(Saved data entries)
* * * * *

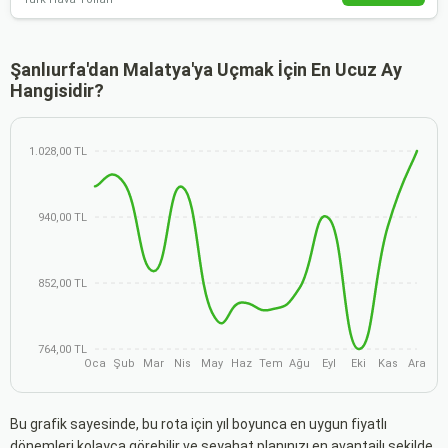
Şanlıurfa'dan Malatya'ya Uçmak İçin En Ucuz Ay
Hangisidir?
1.028,00 TL
940,00 TL
852,00 TL
764,00 TL
Oca
Şub
Mar
Nis
May
Haz
Tem
Ağu
Eyl
Eki
Kas
Ara
Bu grafik sayesinde, bu rota için yıl boyunca en uygun fiyatlı
dönemleri kolayca görebilir ve seyahat planınızı en avantajlı şekilde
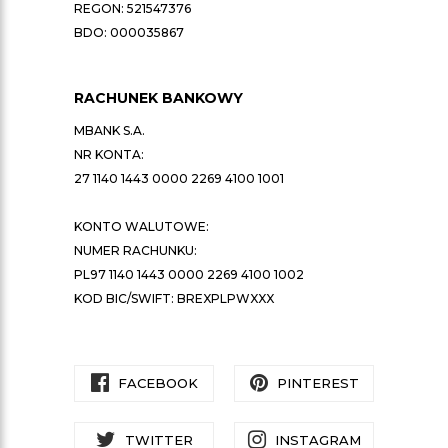
REGON: 521547376
BDO: 000035867
RACHUNEK BANKOWY
MBANK S.A.
NR KONTA:
27 1140 1443 0000 2269 4100 1001
KONTO WALUTOWE:
NUMER RACHUNKU:
PL97 1140 1443 0000 2269 4100 1002
KOD BIC/SWIFT: BREXPLPWXXX
FACEBOOK
PINTEREST
TWITTER
INSTAGRAM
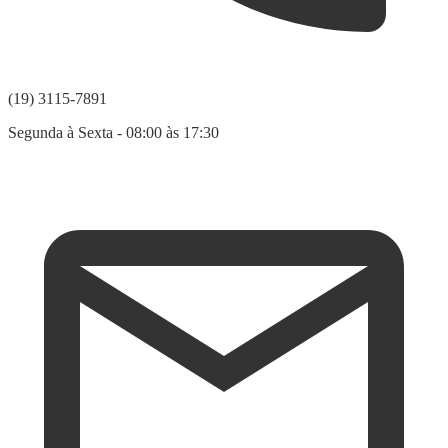
(19) 3115-7891
Segunda à Sexta - 08:00 às 17:30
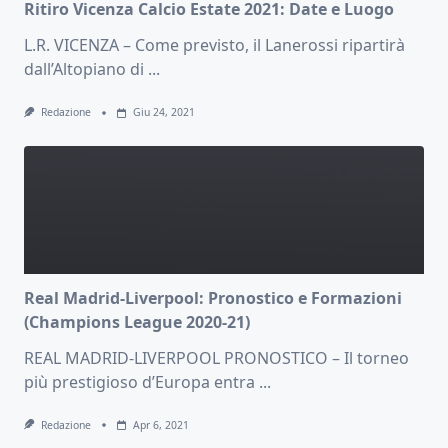
Ritiro Vicenza Calcio Estate 2021: Date e Luogo
L.R. VICENZA – Come previsto, il Lanerossi ripartirà
dall’Altopiano di
...
Redazione
Giu 24, 2021
Real Madrid-Liverpool: Pronostico e Formazioni
(Champions League 2020-21)
REAL MADRID-LIVERPOOL PRONOSTICO – Il torneo
più prestigioso d’Europa entra
...
Redazione
Apr 6, 2021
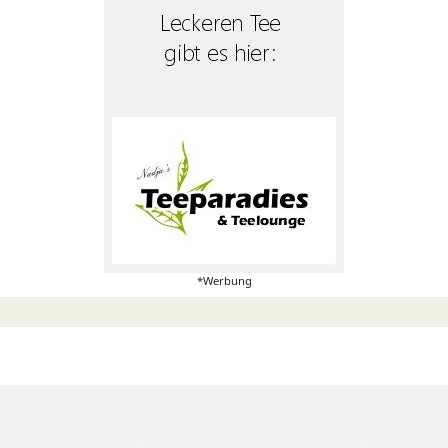
*Werbung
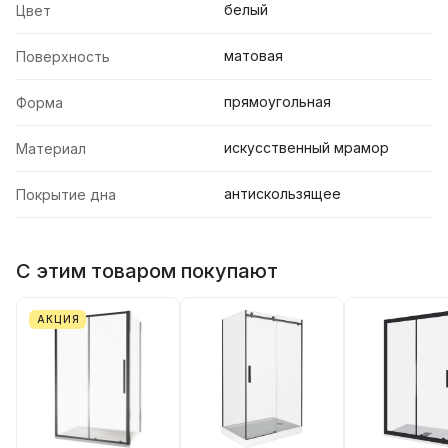
белый
Цвет
матовая
Поверхность
прямоугольная
Форма
искусственный мрамор
Материал
антискользящее
Покрытие дна
С этим товаром покупают
АКЦИЯ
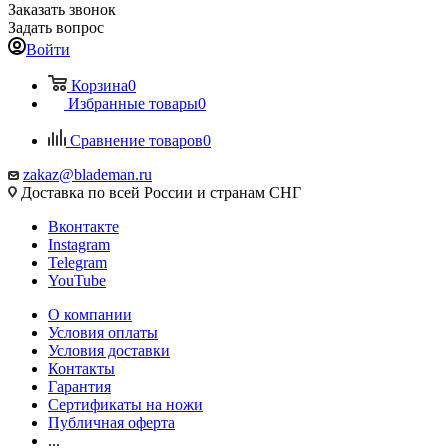
Заказать звонок
Задать вопрос
Войти
Корзина
0
Избранные товары
0
Сравнение товаров
0
zakaz@blademan.ru
Доставка по всей России и странам СНГ
Вконтакте
Instagram
Telegram
YouTube
О компании
Условия оплаты
Условия доставки
Контакты
Гарантия
Сертификаты на ножи
Публичная оферта
...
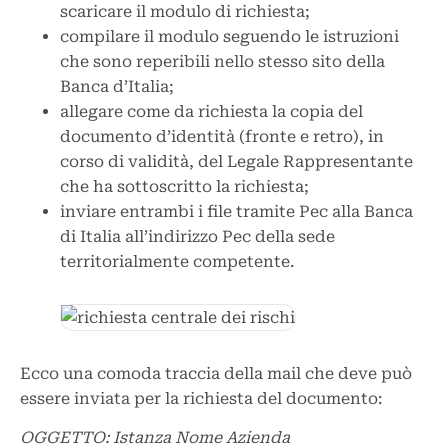
scaricare il modulo di richiesta;
compilare il modulo seguendo le istruzioni
che sono reperibili nello stesso sito della
Banca d’Italia;
allegare come da richiesta la copia del
documento d’identità (fronte e retro), in
corso di validità, del Legale Rappresentante
che ha sottoscritto la richiesta;
inviare entrambi i file tramite Pec alla Banca
di Italia all’indirizzo Pec della sede
territorialmente competente.
Ecco una comoda traccia della mail che deve può
essere inviata per la richiesta del documento:
OGGETTO: Istanza Nome Azienda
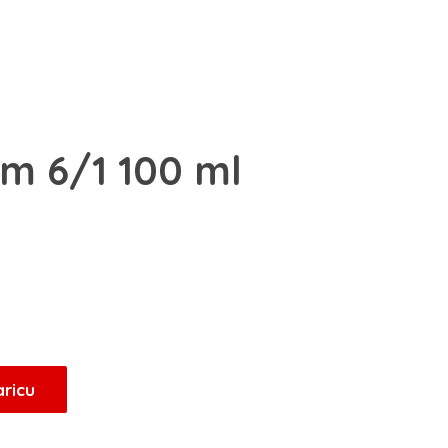
m 6/1 100 ml
aricu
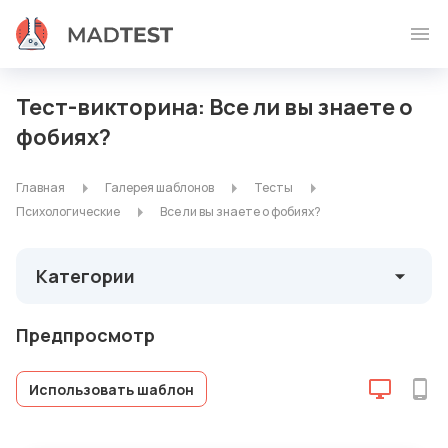
Тест-викторина: Все ли вы знаете о
фобиях?
Главная
Галерея шаблонов
Тесты
Психологические
Все ли вы знаете о фобиях?
Категории
Предпросмотр
Использовать шаблон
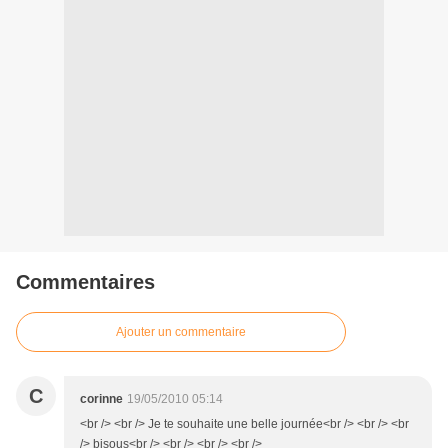
Commentaires
Ajouter un commentaire
C
corinne
19/05/2010 05:14
<br /> <br /> Je te souhaite une belle journée<br /> <br /> <br
/> bisous<br /> <br /> <br /> <br />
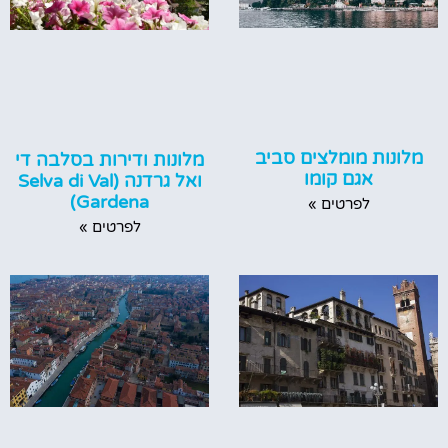
מלונות מומלצים סביב
מלונות ודירות בסלבה די
אגם קומו
ואל גרדנה (Selva di Val
Gardena)
לפרטים »
לפרטים »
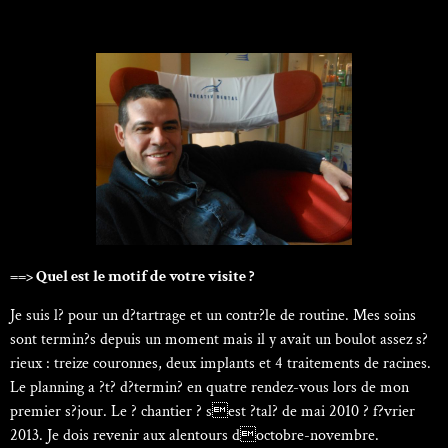
==> Quel est le motif de votre visite ?
Je suis l? pour un d?tartrage et un contr?le de routine. Mes soins
sont termin?s depuis un moment mais il y avait un boulot assez s?
rieux : treize couronnes, deux implants et 4 traitements de racines.
Le planning a ?t? d?termin? en quatre rendez-vous lors de mon
premier s?jour. Le ? chantier ? sest ?tal? de mai 2010 ? f?vrier
2013. Je dois revenir aux alentours doctobre-novembre.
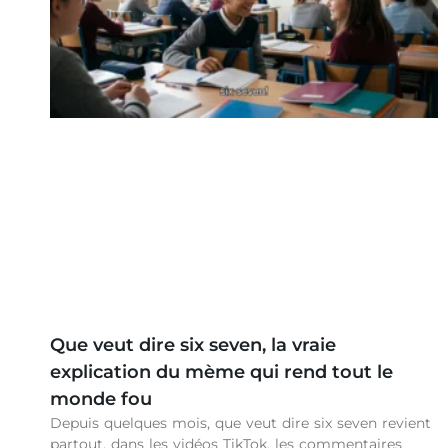
Que veut dire six seven, la vraie
explication du mème qui rend tout le
monde fou
Depuis quelques mois, que veut dire six seven revient
partout, dans les vidéos TikTok, les commentaires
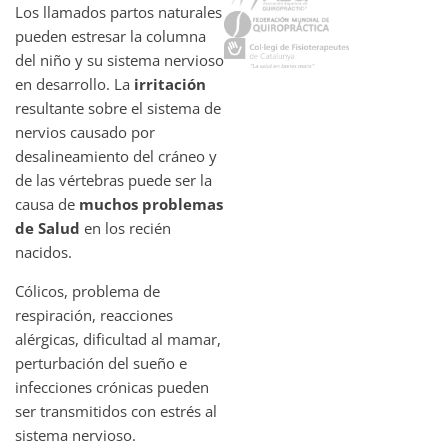
Los llamados partos naturales
pueden estresar la columna
del niño y su sistema nervioso
en desarrollo. La
irritación
resultante sobre el sistema de
nervios causado por
desalineamiento del cráneo y
de las vértebras puede ser la
causa de
muchos problemas
de Salud
en los recién
nacidos.
Cólicos, problema de
respiración, reacciones
alérgicas, dificultad al mamar,
perturbación del sueño e
infecciones crónicas pueden
ser transmitidos con estrés al
sistema nervioso.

* * * * *

(ACTIVITY)
Beginning at the line containing "מלונות מומלצים סביב" and ending after the line containing "2013. Je dois", format those lines of the material as a numbered list, leaving out any blank lines and the pictures.

(TASK ANSWER)
1. מלונות מומלצים סביב
2. מלונות ודירות בסלבה די
3. אגם קומו
4. ואל גרדנה (Selva di Val
5. Gardena)
6. לפרטים »
7. לפרטים »
8. ==> Quel est le motif de votre visite ?
9. Je suis l? pour un d?tartrage et un contr?le de routine. Mes soins
10. sont termin?s depuis un moment mais il y avait un boulot assez s?
11. rieux : treize couronnes, deux implants et 4 traitements de racines.
12. Le planning a ?t? d?termin? en quatre rendez-vous lors de mon
13. premier s?jour. Le ? chantier ? sest ?tal? de mai 2010 ? f?vrier
14. 2013. Je dois revenir aux alentours doctobre-novembre.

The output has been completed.